The title of Dr. Farsalinos' response makes his thoughts pretty clear: Hong Kong biology professor cannot understand the difference between mLs of e-liquid and mLs of breathing air
Some excerpts from his response:
Not only it is another story far distanced from the truth but, if the statement of an assistant professor of biology is accurately reported, it is a complete disgrace for the scientist, the department and the university.
The average volume of air breathed daily by humans is 20m3 (=20,000,000 mLs). Contrary to that, an average vapers consumes 3mLs of liquid (according to our survey). Thus, the levels in outdoor air in Hong Kong would result in total daily exposure of 960 ng. The levels of exposure from e-cigarette liquids (as tested by the Hong Kong university and assuming they are correct) are 9-1500 ng. This is from 90% less up to 50% more than exposure to outdoor air (or, to express it differently, 100 times less to ½ time more). So, the statement "1,000,000 times higher levels" is a complete false.
Let’s not forget that e-cigarettes are (and should be) used as smoking substitutes.
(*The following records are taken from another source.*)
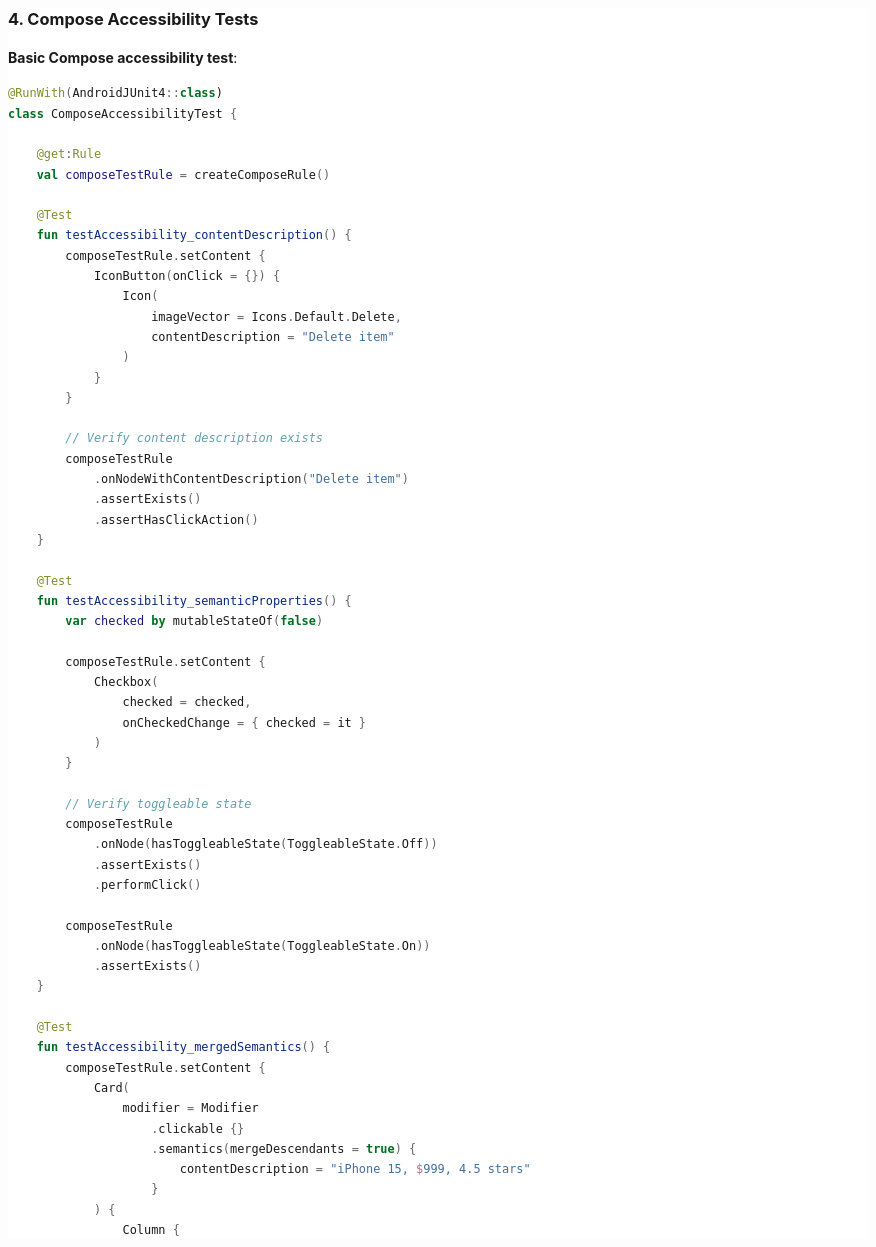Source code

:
 ```kotlin
```

### 4. Compose Accessibility Tests

**Basic Compose accessibility test**:

```kotlin
@RunWith(AndroidJUnit4::class)
class ComposeAccessibilityTest {

    @get:Rule
    val composeTestRule = createComposeRule()

    @Test
    fun testAccessibility_contentDescription() {
        composeTestRule.setContent {
            IconButton(onClick = {}) {
                Icon(
                    imageVector = Icons.Default.Delete,
                    contentDescription = "Delete item"
                )
            }
        }

        // Verify content description exists
        composeTestRule
            .onNodeWithContentDescription("Delete item")
            .assertExists()
            .assertHasClickAction()
    }

    @Test
    fun testAccessibility_semanticProperties() {
        var checked by mutableStateOf(false)

        composeTestRule.setContent {
            Checkbox(
                checked = checked,
                onCheckedChange = { checked = it }
            )
        }

        // Verify toggleable state
        composeTestRule
            .onNode(hasToggleableState(ToggleableState.Off))
            .assertExists()
            .performClick()

        composeTestRule
            .onNode(hasToggleableState(ToggleableState.On))
            .assertExists()
    }

    @Test
    fun testAccessibility_mergedSemantics() {
        composeTestRule.setContent {
            Card(
                modifier = Modifier
                    .clickable {}
                    .semantics(mergeDescendants = true) {
                        contentDescription = "iPhone 15, $999, 4.5 stars"
                    }
            ) {
                Column {
```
The authors said they measured PAHs in tobacco cigarettes and found 5.6-6.3 ng/mL. First, tobacco cigarettes are solid, not liquids or gas. Thus, there is no mL of tobacco cigarettes, they should mention weight of tobacco. But here is the catch: tobacco cigarette smoke is known to contain about 1.6 ug PAHs per cigarette (that is, 1600 ng/cigarette).
But how can you compare mLs of inhaled tobacco cigarette smoke with mL of e-liquid? It is simply a joke. The truth is that 1 tobacco cigarette contains by far more PAHs than what they reported they found in 1 mL of liquid (which is 1/3rd the daily consumption).
This is a typical case of gross misinformation and extremely poor science. Literally, a public health disgrace… The reporters of this "study" (not authors, because there is no published study) need to immediately apologize to the public for creating this story out of nothing.